Et tout cela n'est qu'une chose parmi les milliers de choses que je trouve maintenant totalement absurdes dans cette société. Depuis que j'y vois clair, que je me suis ouvert les yeux sur l'absurdité de la civilisation que nous nous sommes créé, je n'en reviens tout simplement pas de voir à quel point les gens s'appliquent avec acharnement à se forger une vie compliquée, stressante, épuisante, aliénante et insensée qui mine à petit feu leur santé physique et mentale. Et je suis estomaqué de voir avec quelle énergie ils s'acharnent à souligner la moindre inconsistance, la plus petite incohérence, la plus insignifiante des contradictions dans les propos que j'exprime face à ma vision du monde, mon système de valeur et mes projets de vie, alors qu'ils acceptent inconditionnellement et sans la moindre remise en question la montagne incommensurable d'ineptie, d'absurdité et d'injustice que constitue notre société moderne et dans laquelle ils s'enlisent petit à petit, sans la moindre résistance et avec le sourire en plus.

Suivez mon conseil: restez aveugles. Continuez à avancer dans la vie, en suivant les chemins tout tracés par les autres, sans vous casser la tête, sans rien remettre en question. Continuez à faire ce que l'on attend de vous, à chercher à vous conformer le plus possible à l'un ou l'autre des nombreux modèles que l'on vous offre, vous faisant ainsi bénéficier d'une illusion de liberté. Continuez à définir votre valeur en fonction de votre contribution à la société. De cette façon, vous aurez encore devant vous de nombreuses années de bonheur illusoire, à vous fendre le cul pour arriver à vous payer un tas de choses dont vous n'avez jamais vraiment eu besoin (mais qu'un tas de gens ont besoin que vous achetiez, cependant) et pas le temps de jouir de toute façon, et plus la santé de jouir quand vous serez trop vieux pour contribuer à cette société qui n'aura aucun remord à vous entreposer dans des mouroirs où des préposés aux bénéficiaires vous appelleront "mon petit monsieur" et "ma petite madame", en espérant que vous mourriez au plus "crisse" parce qu'ils en ont marre de payer vos couches et vos médicaments avec l'argent de leurs taxes.

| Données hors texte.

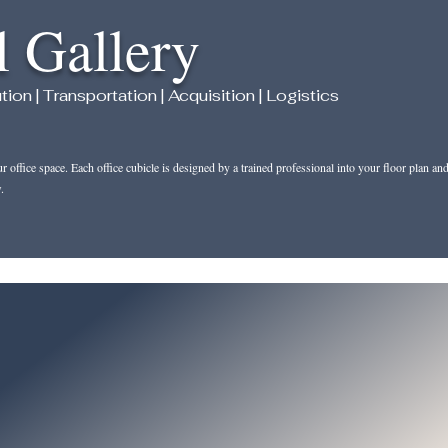
l Gallery
 | Transportation | Acquisition | Logistics
office space. Each office cubicle is designed by a trained professional into your floor plan an
.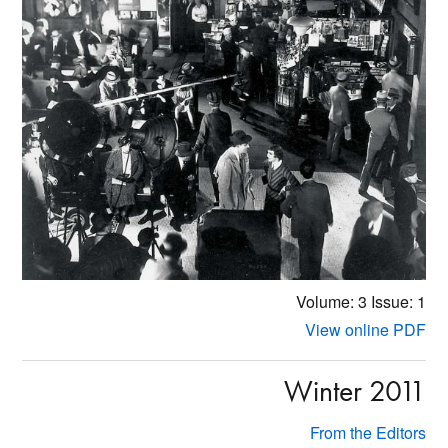
Volume: 3
Issue: 1
View online PDF
Winter 2011
From the Editors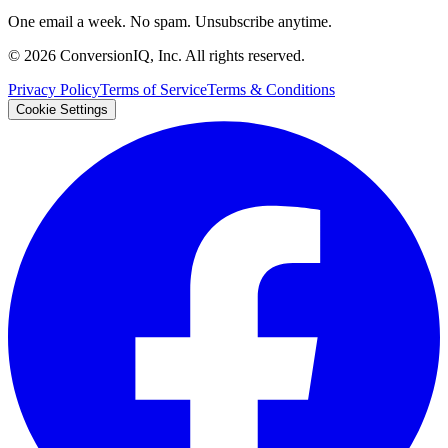
One email a week. No spam. Unsubscribe anytime.
©
2026
ConversionIQ, Inc. All rights reserved.
Privacy Policy
Terms of Service
Terms & Conditions
Cookie Settings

La lucidité est une malédiction. Mais une malédiction que j'accueille à bras ouverts, comme une délivrance, comme une libération. En fin de semaine, dans un chalet que nous avions loué ensemble, Lola m'a demandé comme ça, spontanément: "Laqk, est-ce que tu es heureux ?". Ma réponse est sortie automatiquement, du tac au tac, sans réfléchir: Oui. Oui, je suis heureux. Pour la première fois de ma vie peut-être.

Je suis mal dans mon monde, mais bien dans ma peau. Prisonnier de la vie qui m'a été imposée depuis ma naissance, mais libre dans ma tête et dans mon coeur. Frustré de voir toute la souffrance, l'injustice et le malheur qui m'entoure, mais heureux d'avoir retrouvé la vue.